Question Type:
Weaken
Stimulus Breakdown:
Conclusion: Having gone through a traumatic event can affect your cortisol level in times of stress.
Evidence: Correlation between having experienced trauma (but not having developed PTSD) and higher levels of cortisol during stress.
Answer Anticipation:
When an author presents a CURIOUS FACT and then provides her own EXPLANATION for / INTERPRETATION of it, there are always two separate possibilities for how to Weaken it:
1. Provide some OTHER WAY of explaining the curious fact.
2. Lower the plausibility of the AUTHOR'S WAY.
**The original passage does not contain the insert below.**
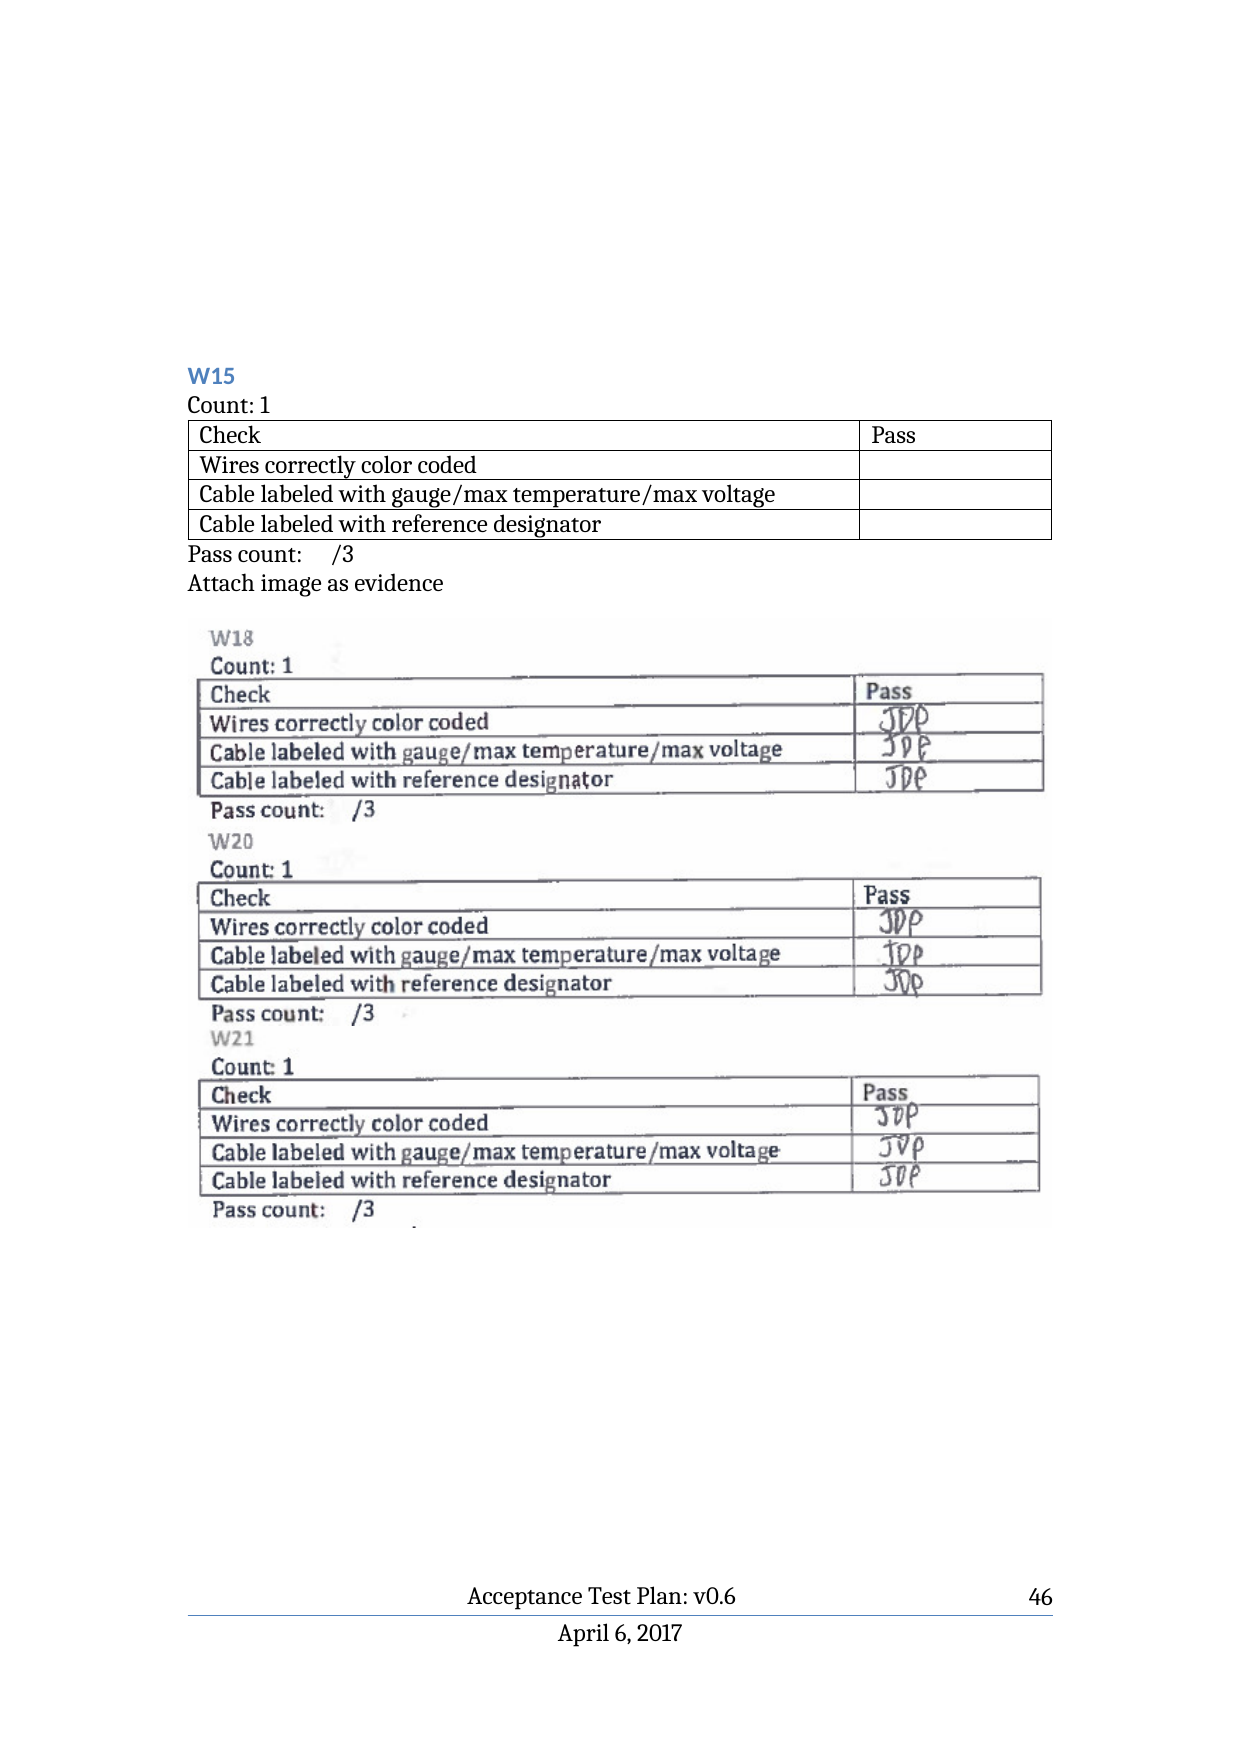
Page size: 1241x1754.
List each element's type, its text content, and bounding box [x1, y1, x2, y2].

So we can go to these answers thinking, "What could be a different way to account for the traumatized but non-PTSD people having higher cortisol levels" or "How could we undermine the plausibility that experiencing trauma can change your cortisol-response to stress, going forward"?
Correct Answer:
B
Answer Choice Analysis:
(A) "Sometimes" is so weak that I pretty much lose interest in this answer, three words in. This answer doesn't provide a different way to explain the curious fact or undermine the plausibility of the author's hypothesis
(B) YES, although this did not grab me instantly. It's trying to offer an alternate storyline that essentially suggests reverse causality. It sounds like they ALREADY had the disposition to produce more cortisol in response to stress, and that's why they ended up not developing PTSD. It's incredibly cloaked, so I would only pick this via process of elimination. It doesn't establish that that the higher cortisol response to stress was already part of their physiology before the traumatic event happened, but that would seem to be a plausible possibility that would offer an explanation for how they could experience trauma but not develop PTSD.
(C) This seems to strengthen the conclusion. It sounds like trauma can affect how much cortisol one makes in response to stress.
(D) "Treatments for PTSD" makes this seem out of scope. The people we're looking at don't have PTSD, so how would this be relevant?
(E) This strengthens the conclusion, by pointing to the causal mechanism by which experiencing trauma could lead to a change in your cortisol response to stress.
Takeaway/Pattern: Well, I found that correct answer very tricky to interpret. I can't think of a similar example in which we're essentially inferring a reverse causality story because the reverse causality story would help explain some other extraneous detail in the stimulus. If the higher cortisol response existed prior to the traumatic event, then it helps to explain why these people didn't get PTSD. We didn't need to explain why they didn't get PTSD, but LSAT is thinking that we'll connect (B) with the other facts we know in order to derive the idea that the higher cortisol response already existed in these people PRIOR to the traumatic event.